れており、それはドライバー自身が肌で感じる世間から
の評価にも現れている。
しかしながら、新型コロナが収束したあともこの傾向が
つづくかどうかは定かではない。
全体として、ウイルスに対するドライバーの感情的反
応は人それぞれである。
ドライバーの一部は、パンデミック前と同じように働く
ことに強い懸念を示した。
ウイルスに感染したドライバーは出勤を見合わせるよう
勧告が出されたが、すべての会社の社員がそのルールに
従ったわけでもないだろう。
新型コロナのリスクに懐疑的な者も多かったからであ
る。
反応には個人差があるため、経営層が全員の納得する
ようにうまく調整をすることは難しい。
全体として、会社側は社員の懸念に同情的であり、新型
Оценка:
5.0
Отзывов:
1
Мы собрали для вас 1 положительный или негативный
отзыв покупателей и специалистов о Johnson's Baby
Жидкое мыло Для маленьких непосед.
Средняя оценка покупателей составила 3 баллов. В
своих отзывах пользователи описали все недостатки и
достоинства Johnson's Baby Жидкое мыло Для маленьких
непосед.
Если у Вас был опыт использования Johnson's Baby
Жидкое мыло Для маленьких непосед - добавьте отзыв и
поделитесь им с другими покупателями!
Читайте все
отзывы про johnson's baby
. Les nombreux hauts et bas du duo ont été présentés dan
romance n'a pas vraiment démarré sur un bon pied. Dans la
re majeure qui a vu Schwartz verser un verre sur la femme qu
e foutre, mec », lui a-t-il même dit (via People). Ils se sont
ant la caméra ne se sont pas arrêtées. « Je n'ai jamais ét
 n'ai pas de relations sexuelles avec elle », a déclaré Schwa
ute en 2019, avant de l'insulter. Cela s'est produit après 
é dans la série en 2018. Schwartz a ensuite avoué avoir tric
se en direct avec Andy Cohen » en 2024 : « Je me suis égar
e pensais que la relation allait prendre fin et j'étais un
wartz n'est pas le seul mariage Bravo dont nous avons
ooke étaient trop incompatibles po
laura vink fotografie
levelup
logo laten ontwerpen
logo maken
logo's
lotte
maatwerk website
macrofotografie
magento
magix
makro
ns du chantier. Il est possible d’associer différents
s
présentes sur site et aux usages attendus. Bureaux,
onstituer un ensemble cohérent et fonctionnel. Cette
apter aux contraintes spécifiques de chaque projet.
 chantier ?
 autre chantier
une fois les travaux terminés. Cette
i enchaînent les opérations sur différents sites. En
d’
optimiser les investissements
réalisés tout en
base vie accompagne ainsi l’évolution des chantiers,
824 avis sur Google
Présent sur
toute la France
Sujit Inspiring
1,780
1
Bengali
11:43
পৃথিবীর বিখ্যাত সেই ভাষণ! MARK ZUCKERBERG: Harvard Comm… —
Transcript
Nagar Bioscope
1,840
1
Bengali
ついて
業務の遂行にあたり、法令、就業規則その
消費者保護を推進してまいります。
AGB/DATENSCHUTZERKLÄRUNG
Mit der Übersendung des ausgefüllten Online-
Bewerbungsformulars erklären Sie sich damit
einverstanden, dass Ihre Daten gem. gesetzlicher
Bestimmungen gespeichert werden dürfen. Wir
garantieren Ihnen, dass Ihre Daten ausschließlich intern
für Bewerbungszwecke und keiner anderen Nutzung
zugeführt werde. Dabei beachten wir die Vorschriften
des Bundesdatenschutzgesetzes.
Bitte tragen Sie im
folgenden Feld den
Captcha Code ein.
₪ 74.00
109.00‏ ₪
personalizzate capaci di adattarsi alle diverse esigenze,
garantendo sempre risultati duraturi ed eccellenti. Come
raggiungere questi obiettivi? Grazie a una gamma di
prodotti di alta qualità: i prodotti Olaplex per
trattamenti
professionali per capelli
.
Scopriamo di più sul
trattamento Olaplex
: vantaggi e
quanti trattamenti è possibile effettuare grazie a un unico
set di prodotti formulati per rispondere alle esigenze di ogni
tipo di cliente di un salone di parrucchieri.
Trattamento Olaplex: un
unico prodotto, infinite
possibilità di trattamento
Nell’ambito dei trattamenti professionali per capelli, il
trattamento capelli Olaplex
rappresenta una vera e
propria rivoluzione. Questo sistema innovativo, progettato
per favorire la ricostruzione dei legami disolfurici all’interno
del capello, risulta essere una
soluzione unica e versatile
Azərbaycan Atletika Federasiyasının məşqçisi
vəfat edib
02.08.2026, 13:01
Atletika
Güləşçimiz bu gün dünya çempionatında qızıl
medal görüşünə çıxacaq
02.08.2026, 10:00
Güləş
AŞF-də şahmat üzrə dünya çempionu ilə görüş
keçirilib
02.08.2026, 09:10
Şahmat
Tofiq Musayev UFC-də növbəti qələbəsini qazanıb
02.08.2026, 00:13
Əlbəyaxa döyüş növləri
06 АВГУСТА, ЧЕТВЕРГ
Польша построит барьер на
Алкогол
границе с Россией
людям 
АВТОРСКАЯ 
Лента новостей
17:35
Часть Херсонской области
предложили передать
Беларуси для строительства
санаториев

===============

WHAT IS REQUIRED: Quote the listing above, but only from the line that shows "全体として、会社側は社員の懸念に同情的であり、新型" through the line that shows "Если у Вас был".

RESPONSE AREA:
全体として、会社側は社員の懸念に同情的であり、新型
Оценка:
5.0
Отзывов:
1
Мы собрали для вас 1 положительный или негативный
отзыв покупателей и специалистов о Johnson's Baby
Жидкое мыло Для маленьких непосед.
Средняя оценка покупателей составила 3 баллов. В
своих отзывах пользователи описали все недостатки и
достоинства Johnson's Baby Жидкое мыло Для маленьких
непосед.
Если у Вас был опыт использования Johnson's Baby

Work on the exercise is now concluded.